把下面讲混合内存缓存的那段摘录原样抄出来，从“通过将DRAM 125作为N”开始，到“M的容量可为512GB大小。”结束。

#### 阅读摘录:
################

实际应用中,当内存控制器115接收到处理器105发送的目标地址300时,内存控制器115可以先根据目标地址300中的set index 304部分确定目标地址300属于DRAM 125中的哪一个缓存集合。由于一个缓存集合中包括至少一个cache entry。换句话说,由于一个缓存集合中包括至少一个缓存行。因此,在确定目标地址300所属的缓存集合后,内存控制器115可以将目标地址300中的tag 302部分的值与set index 304部分指向的缓存集合中的各个cache entry(例如图2中的cache entry200_1、cache entry200_2等)中的tag位(例如图2中的tag 205)进行比较,以确定目标地址300是否命中所述DRAM 125。
当目标地址300的tag与所述缓存集合中的某个cache entry中的tag相同时,说明待访问的数据缓存在DRAM 125中。在这种情况下,内存控制器115可以直接访问DRAM 125,将DRAM 125中缓存的目标数据返回给CPU。当目标地址中的tag与所述缓存集合中的cache entry的tag不相同时,确定目标地址300未命中DRAM 125。在这种情况下,内存控制器115需要访问NVM 120,从NVM 120中获取待访问的数据。
通过将DRAM 125作为NVM 120的缓存,在确保主存中的数据掉电不丢失的基础上,缩短了内存访问时间,提高了内存访问速度。实际应用中,在DRAM 125作为NVM 120的缓存的情况下,tag也需要占用较大的存储空间。以一条cache entry的大小通常为64B(Byte)为例,tag通常占了其中的4B。若DRAM的大小为16GB,则其中tag的大小则为1GB。因此,实际应用中,通常将tag也存放在DRAM中。
以上内容给出了涉及混合内存架构的计算机系统的完整介绍。需要说明的第一点是,在该种计算机系统中,作为NVM缓存的DRAM与NVM之间的容量比例可为1:8、1:16以及 1:32等等,本申请实施例对此不进行具体限定。举例来说,如图4所示,位于处理器上的片上缓存SRAM的容量可为20MB大小,作为片外缓存的DRAM的容量可为32GB大小,而NVM的容量可为512GB大小。
需要说明的第二点是,对于直接映射来说,由于主存中的内存块是映射到缓存中的一个固定位置,因此在进行是否命中缓存的判断时,仅需访问一个缓存行的tag,因此可以通过增大burst(突发)技术或者采用ECC编码等方式,实现将tag和待访问的数据一并取出,这样如果命中缓存,则不需要再次访问缓存去进行待访问的数据的获取,而直接返回同tag一并取出的数据即可。即,采用直接映射的缓存,在命中缓存时可以仅需要访问一次缓存。对于组相联映射来说,由于主存中的内存块可以映射到一个固定分组中的任意位置上,因此在进行是否命中缓存的判断时,需要访问多个缓存行的tag,因此无法如直接映射一样将tag和待访问的数据一并取出,所以采用组相联映射的缓存,在命中缓存时需要访问缓存两次DRAM。

################

#### 资料摘录:
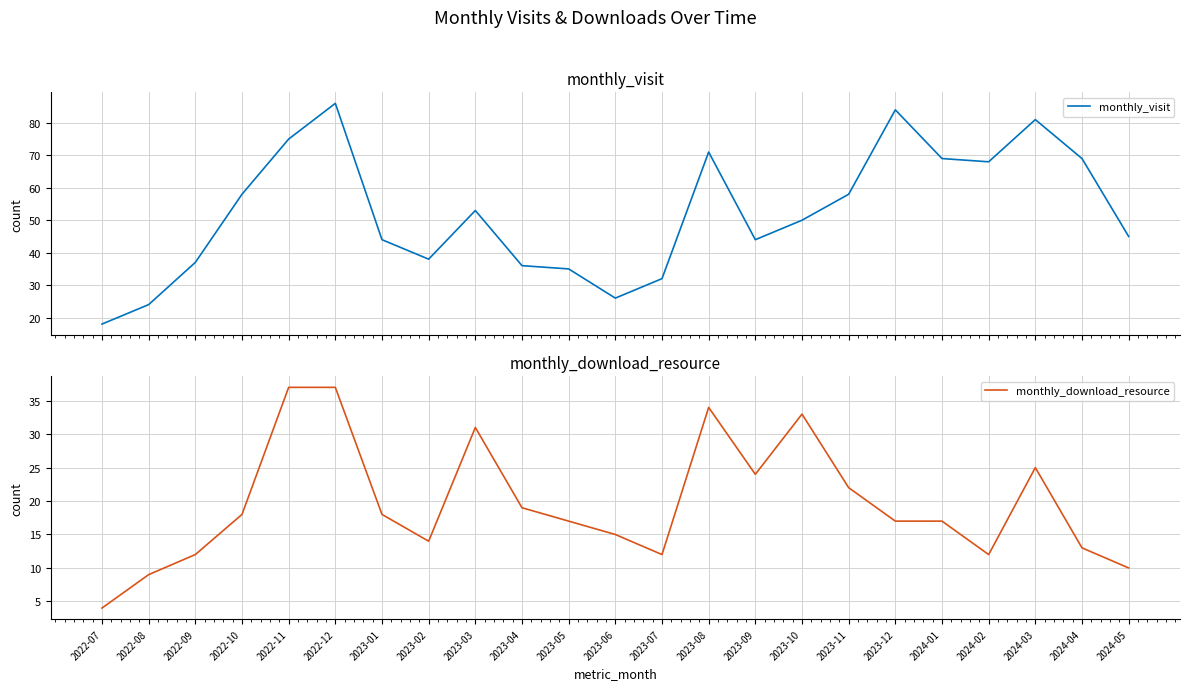

Where is monthly_download_resource nearest to the value 20?

2023-04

################

#### 解答:
通过将DRAM 125作为NVM 120的缓存,在确保主存中的数据掉电不丢失的基础上,缩短了内存访问时间,提高了内存访问速度。实际应用中,在DRAM 125作为NVM 120的缓存的情况下,tag也需要占用较大的存储空间。以一条cache entry的大小通常为64B(Byte)为例,tag通常占了其中的4B。若DRAM的大小为16GB,则其中tag的大小则为1GB。因此,实际应用中,通常将tag也存放在DRAM中。
以上内容给出了涉及混合内存架构的计算机系统的完整介绍。需要说明的第一点是,在该种计算机系统中,作为NVM缓存的DRAM与NVM之间的容量比例可为1:8、1:16以及 1:32等等,本申请实施例对此不进行具体限定。举例来说,如图4所示,位于处理器上的片上缓存SRAM的容量可为20MB大小,作为片外缓存的DRAM的容量可为32GB大小,而NVM的容量可为512GB大小。